Pedro B. Martins
1. Sempre que se discute o crescimento vertiginoso dos índices de violência nas grandes cidades, hoje a maior preocupação de metade dos brasileiros, segundo recentes pesquisas, omite-se outra questão crucial que está entre as origens do problema. Não há como se falar em segurança sem fazer uma análise crítica da expansão das favelas, áreas onde a criminalidade, na ausência do Estado, germina e se fortalece. Aparentemente, uma boa dose de demagogia _ ou injustificado otimismo _ tem obscurecido a visão de políticos, sociólogos e urbanistas, impedindo uma abordagem mais realista e pragmática do assunto.
2. Alguns programas, como o Favela-Bairro, têm sido implementados com relativo sucesso, promovendo a melhoria das condições de vida de algumas das principais comunidades da cidade. Mas, ainda que possam significar melhorias sanitárias, sociais e ambientais, tais políticas são incapazes de solucionar o problema de forma definitiva e, apesar dos esforços dos profissionais envolvidos, funcionam como mero paliativo.
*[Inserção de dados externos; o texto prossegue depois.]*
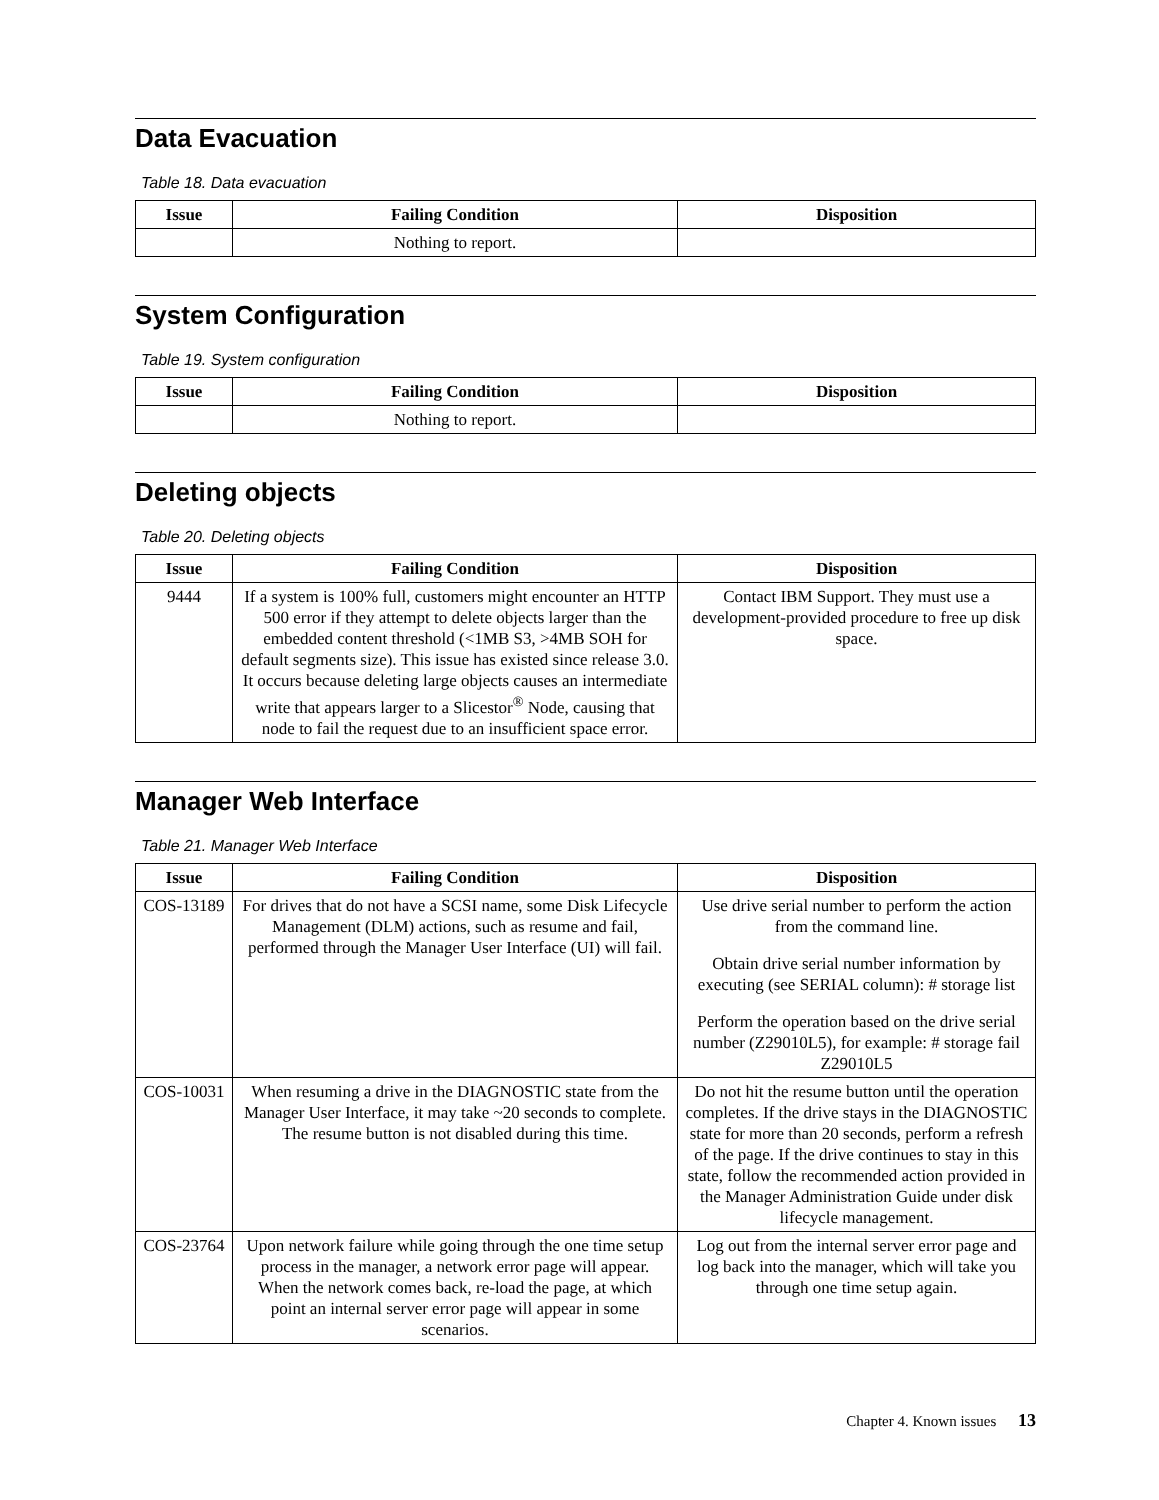Data Evacuation
Table 18. Data evacuation
| Issue | Failing Condition | Disposition |
| --- | --- | --- |
| | Nothing to report. | |
System Configuration
Table 19. System configuration
| Issue | Failing Condition | Disposition |
| --- | --- | --- |
| | Nothing to report. | |
Deleting objects
Table 20. Deleting objects
| Issue | Failing Condition | Disposition |
| --- | --- | --- |
| 9444 | If a system is 100% full, customers might encounter an HTTP 500 error if they attempt to delete objects larger than the embedded content threshold (<1MB S3, >4MB SOH for default segments size). This issue has existed since release 3.0. It occurs because deleting large objects causes an intermediate write that appears larger to a Slicestor<sup>®</sup> Node, causing that node to fail the request due to an insufficient space error. | Contact IBM Support. They must use a development-provided procedure to free up disk space. |
Manager Web Interface
Table 21. Manager Web Interface
| Issue | Failing Condition | Disposition |
| --- | --- | --- |
| COS-13189 | For drives that do not have a SCSI name, some Disk Lifecycle Management (DLM) actions, such as resume and fail, performed through the Manager User Interface (UI) will fail. | Use drive serial number to perform the action from the command line. Obtain drive serial number information by executing (see SERIAL column): # storage list Perform the operation based on the drive serial number (Z29010L5), for example: # storage fail Z29010L5 |
| COS-10031 | When resuming a drive in the DIAGNOSTIC state from the Manager User Interface, it may take ~20 seconds to complete. The resume button is not disabled during this time. | Do not hit the resume button until the operation completes. If the drive stays in the DIAGNOSTIC state for more than 20 seconds, perform a refresh of the page. If the drive continues to stay in this state, follow the recommended action provided in the Manager Administration Guide under disk lifecycle management. |
| COS-23764 | Upon network failure while going through the one time setup process in the manager, a network error page will appear. When the network comes back, re-load the page, at which point an internal server error page will appear in some scenarios. | Log out from the internal server error page and log back into the manager, which will take you through one time setup again. |
Chapter 4. Known issues 13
Até porque jamais haverá programas suficientes para acompanhar o ritmo de expansão dessas áreas.
3. Ou seja, por melhor que sejam as intenções de sociólogos e urbanistas, pode-se prever um eterno déficit entre esses projetos e o aumento dessas comunidades, com prejuízo não somente para suas populações, que continuarão a ser mal atendidas em serviços essenciais, como saneamento básico, como para toda a sociedade, que estará a cada dia mais vulnerável.
4. O chamado Poder Paralelo tem-se fortalecido na medida exata em que se multiplicam essas áreas. A falta de policiamento, agravada pela dificuldade de acesso, mantém as quadrilhas organizadas a salvo da Lei. Neste contexto, as favelas são verdadeiros conclaves urbanos, onde o crime se mantém encastelado. Demagogia e, se for o caso, ingenuidade à parte, a questão é simples. O problema das favelas pode até ser remediado pelo Favela-Bairro e seus similares, ainda que não na velocidade e medida desejadas. Já o crescimento das favelas, este é irremediavelmente um problema de polícia. Trata-se de aplicar a Lei.
5. Diante da crescente ousadia do crime organizado, que impõe suas próprias regras, vale a pena frisar, para que ninguém duvide: a coerção continua a ser monopólio exclusivo do Estado. Não se trata de faculdade, como as omissões evidenciadas em nosso dia-a-dia possam nos fazer crer. É dever. Portanto, é inadmissível que o Poder Público assista impávido ao avassalador avanço das favelas sobre nossos morros, em ostensivo desrespeito às posturas municipais, sem tomar medidas para reverter o quadro.
6. A expansão da Rocinha parece ser o caso mais notório. Em poucos anos, a favela se multiplicou, devorou uma larga faixa de Mata Atlântica em área de proteção ambiental _ e, portanto, supostamente protegida por lei _ e chegou à Gávea, provocando uma triste e indesejável mudança na paisagem da cidade. É inevitável imaginar como ficará, em poucos anos, os maciços do Sumaré e do Corcovado cobertos por favelas, ou a Floresta da Tijuca simplesmente devastada pela expansão desordenada. Pois é neste sentido que caminhamos. Provavelmente nossos governantes deixarão que isto ocorra para então estabelecer programas reparadores. Afinal, as favelas são sempre uma excelente desculpa para o exercício do assistencialismo.
7. Infelizmente, uma visão poética de que essas áreas podem ser transformadas em locais aprazíveis para se viver ainda predomina em certos setores da sociedade, encorajada por um discurso falacioso ou pouco realista. Mas convenhamos: nem a custo de muito dinheiro público e boa dose de vontade política, ambos produtos escassos no Brasil, isto seria possível. Muito mais razoável seria impedir que as favelas se proliferem e investir em planejamento urbano e política habitacional _ artigos igualmente em falta no país. Não se trata de ser contra o favelado. A idéia é justamente a oposta: obrigar o Estado a instituir políticas urbanas que permitam a todos os cidadãos _ e não apenas a uma minoria _ viver em condições dignas.
8. Enquanto isto não ocorre, bem intencionados urbanistas e sociólogos continuarão a elaborar programas e projetos “salvadores”, num eterno trabalho de Sísifo, o personagem mitológico que empurra pedra morro acima, a vê rolar morro abaixo e retoma indefinidamente a tarefa, sem qualquer sucesso.